> Exercise aim:
Give the number of lines in the following entries that contain the word "border", with nothing added.

[Web page edit records]
□ □ □ □
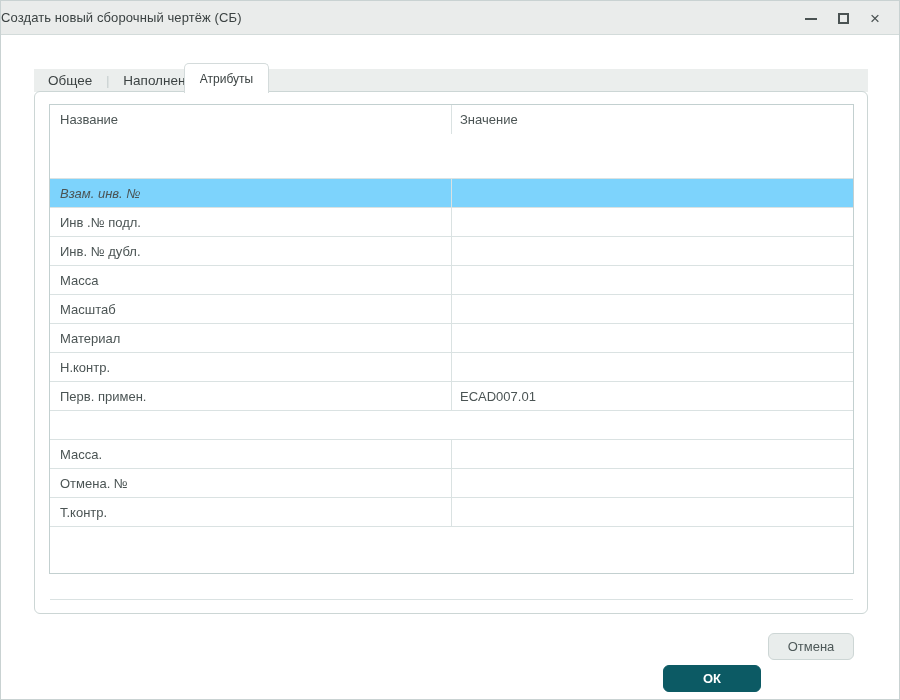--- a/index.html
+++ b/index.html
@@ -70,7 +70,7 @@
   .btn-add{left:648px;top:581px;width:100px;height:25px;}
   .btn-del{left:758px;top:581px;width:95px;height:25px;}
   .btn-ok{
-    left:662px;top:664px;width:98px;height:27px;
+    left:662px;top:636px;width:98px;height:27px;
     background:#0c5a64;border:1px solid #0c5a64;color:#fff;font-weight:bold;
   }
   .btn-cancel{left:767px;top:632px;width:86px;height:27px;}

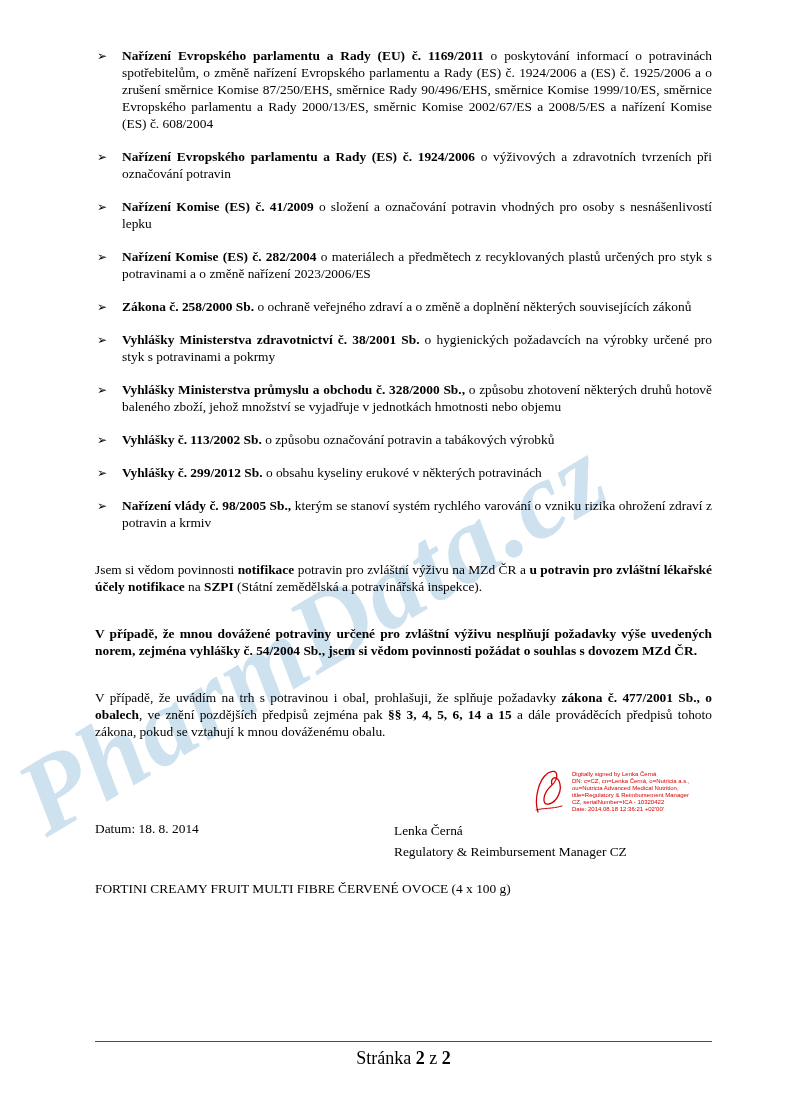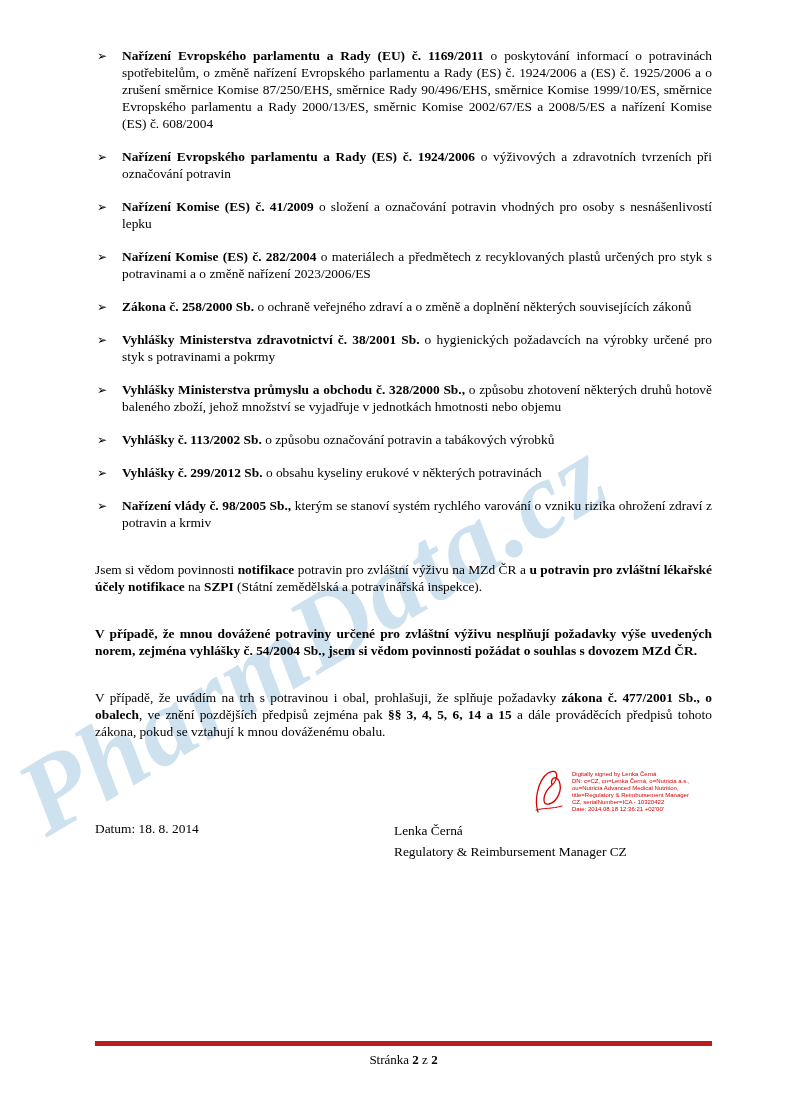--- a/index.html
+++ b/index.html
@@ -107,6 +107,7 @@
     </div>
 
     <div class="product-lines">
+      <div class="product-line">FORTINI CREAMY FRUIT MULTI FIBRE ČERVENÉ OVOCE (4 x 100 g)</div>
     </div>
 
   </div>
□ □ □ □
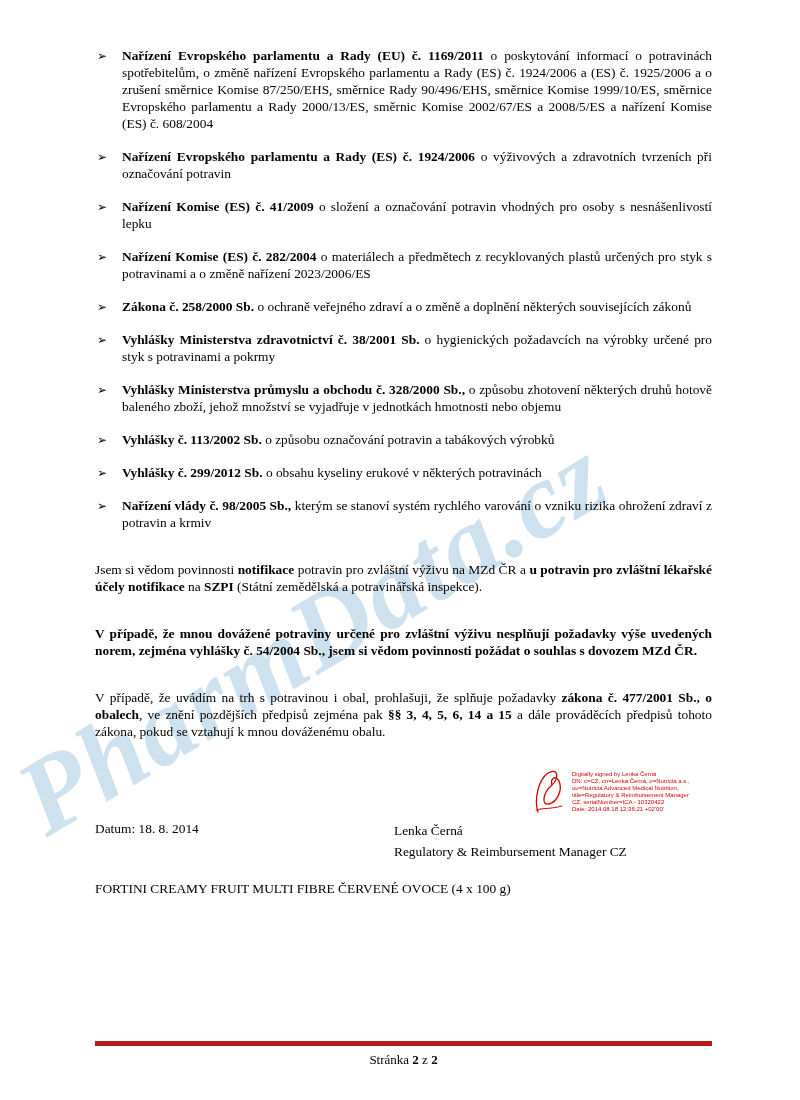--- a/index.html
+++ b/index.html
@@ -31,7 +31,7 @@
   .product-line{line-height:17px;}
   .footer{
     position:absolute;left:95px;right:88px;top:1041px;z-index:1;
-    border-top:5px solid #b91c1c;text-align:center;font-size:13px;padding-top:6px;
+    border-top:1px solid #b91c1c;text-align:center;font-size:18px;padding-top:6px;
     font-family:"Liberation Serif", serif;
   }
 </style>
□ □ □ □
> Exercise answer:
3